======== GIVEN ENTRIES ========

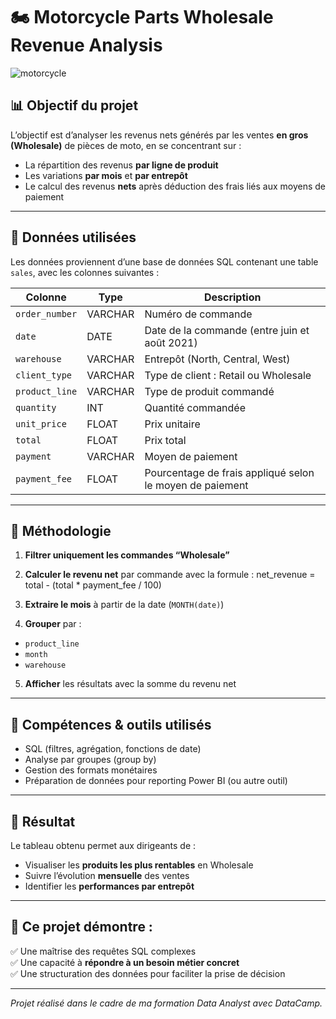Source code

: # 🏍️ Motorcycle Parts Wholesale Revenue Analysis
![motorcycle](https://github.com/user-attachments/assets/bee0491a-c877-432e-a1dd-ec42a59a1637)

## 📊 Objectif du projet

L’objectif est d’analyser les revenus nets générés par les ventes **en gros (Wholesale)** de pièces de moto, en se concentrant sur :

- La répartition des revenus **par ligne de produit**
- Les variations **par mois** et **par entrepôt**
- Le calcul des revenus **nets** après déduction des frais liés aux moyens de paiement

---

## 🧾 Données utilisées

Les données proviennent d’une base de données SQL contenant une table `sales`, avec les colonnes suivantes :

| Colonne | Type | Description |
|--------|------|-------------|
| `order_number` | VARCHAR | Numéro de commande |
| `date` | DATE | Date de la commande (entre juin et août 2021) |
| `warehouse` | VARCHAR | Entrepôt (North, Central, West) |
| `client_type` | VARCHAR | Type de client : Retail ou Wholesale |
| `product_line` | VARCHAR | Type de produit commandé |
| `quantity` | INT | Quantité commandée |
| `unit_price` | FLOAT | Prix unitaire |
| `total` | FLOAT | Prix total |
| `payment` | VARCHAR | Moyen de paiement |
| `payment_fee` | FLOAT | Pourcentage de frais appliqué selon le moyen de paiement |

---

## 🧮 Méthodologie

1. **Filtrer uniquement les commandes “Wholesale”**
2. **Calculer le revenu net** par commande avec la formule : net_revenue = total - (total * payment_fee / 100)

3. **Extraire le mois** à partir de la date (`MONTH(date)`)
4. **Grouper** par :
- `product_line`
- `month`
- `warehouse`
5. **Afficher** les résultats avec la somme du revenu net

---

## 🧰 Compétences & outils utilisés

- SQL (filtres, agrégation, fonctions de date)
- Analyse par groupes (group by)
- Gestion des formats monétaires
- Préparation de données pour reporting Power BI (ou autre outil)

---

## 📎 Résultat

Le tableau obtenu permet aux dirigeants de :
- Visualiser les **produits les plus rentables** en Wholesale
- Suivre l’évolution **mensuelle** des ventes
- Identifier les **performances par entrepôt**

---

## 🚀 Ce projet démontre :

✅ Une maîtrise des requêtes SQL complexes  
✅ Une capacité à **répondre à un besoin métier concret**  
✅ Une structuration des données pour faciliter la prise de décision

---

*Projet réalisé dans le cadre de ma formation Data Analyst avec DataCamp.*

========
======== GIVEN ENTRIES ========

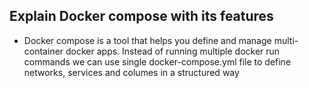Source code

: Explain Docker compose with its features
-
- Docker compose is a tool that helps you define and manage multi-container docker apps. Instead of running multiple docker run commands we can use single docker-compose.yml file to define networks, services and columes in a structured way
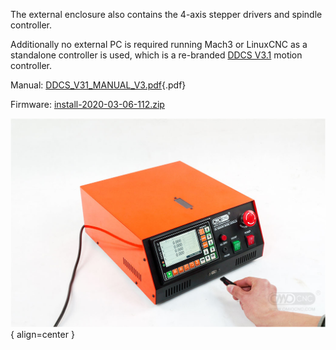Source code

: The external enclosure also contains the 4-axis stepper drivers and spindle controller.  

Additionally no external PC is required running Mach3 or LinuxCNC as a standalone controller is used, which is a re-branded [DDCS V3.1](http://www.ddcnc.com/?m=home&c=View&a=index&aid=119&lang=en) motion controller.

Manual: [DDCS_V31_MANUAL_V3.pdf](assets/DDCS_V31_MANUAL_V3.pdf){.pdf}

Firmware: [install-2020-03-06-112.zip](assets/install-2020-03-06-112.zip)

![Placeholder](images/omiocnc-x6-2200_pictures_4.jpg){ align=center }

========

> REQUIRED WORK
Copy the lines of the data above exactly as written, beginning with the line containing "Les données proviennent" and ending with the line containing "## 🧰 Compétences & outils utilisés", and leave out all other lines.

> EXPECTED ANSWER
Les données proviennent d’une base de données SQL contenant une table `sales`, avec les colonnes suivantes :

| Colonne | Type | Description |
|--------|------|-------------|
| `order_number` | VARCHAR | Numéro de commande |
| `date` | DATE | Date de la commande (entre juin et août 2021) |
| `warehouse` | VARCHAR | Entrepôt (North, Central, West) |
| `client_type` | VARCHAR | Type de client : Retail ou Wholesale |
| `product_line` | VARCHAR | Type de produit commandé |
| `quantity` | INT | Quantité commandée |
| `unit_price` | FLOAT | Prix unitaire |
| `total` | FLOAT | Prix total |
| `payment` | VARCHAR | Moyen de paiement |
| `payment_fee` | FLOAT | Pourcentage de frais appliqué selon le moyen de paiement |

---

## 🧮 Méthodologie

1. **Filtrer uniquement les commandes “Wholesale”**
2. **Calculer le revenu net** par commande avec la formule : net_revenue = total - (total * payment_fee / 100)

3. **Extraire le mois** à partir de la date (`MONTH(date)`)
4. **Grouper** par :
- `product_line`
- `month`
- `warehouse`
5. **Afficher** les résultats avec la somme du revenu net

---

## 🧰 Compétences & outils utilisés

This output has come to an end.